### SOURCE MATERIAL
+--

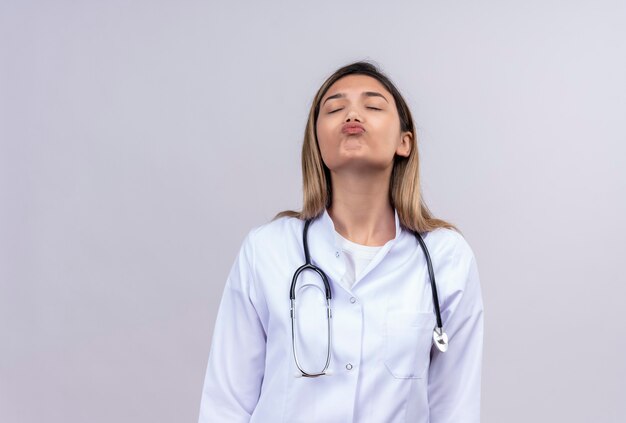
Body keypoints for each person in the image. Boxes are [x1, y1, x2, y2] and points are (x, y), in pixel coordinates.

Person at [198, 61, 484, 423]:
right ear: (317, 143)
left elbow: (455, 409)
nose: (352, 113)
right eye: (334, 108)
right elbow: (226, 405)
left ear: (404, 142)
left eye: (373, 105)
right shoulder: (267, 250)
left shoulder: (447, 258)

+--

### WHAT YOU ARE ASKED TO DO
What is needed is an exact copy of the line containing "right ear: (317, 143)" and each line after it, through the final line of the entries above.

### TASK RESPONSE
right ear: (317, 143)
left elbow: (455, 409)
nose: (352, 113)
right eye: (334, 108)
right elbow: (226, 405)
left ear: (404, 142)
left eye: (373, 105)
right shoulder: (267, 250)
left shoulder: (447, 258)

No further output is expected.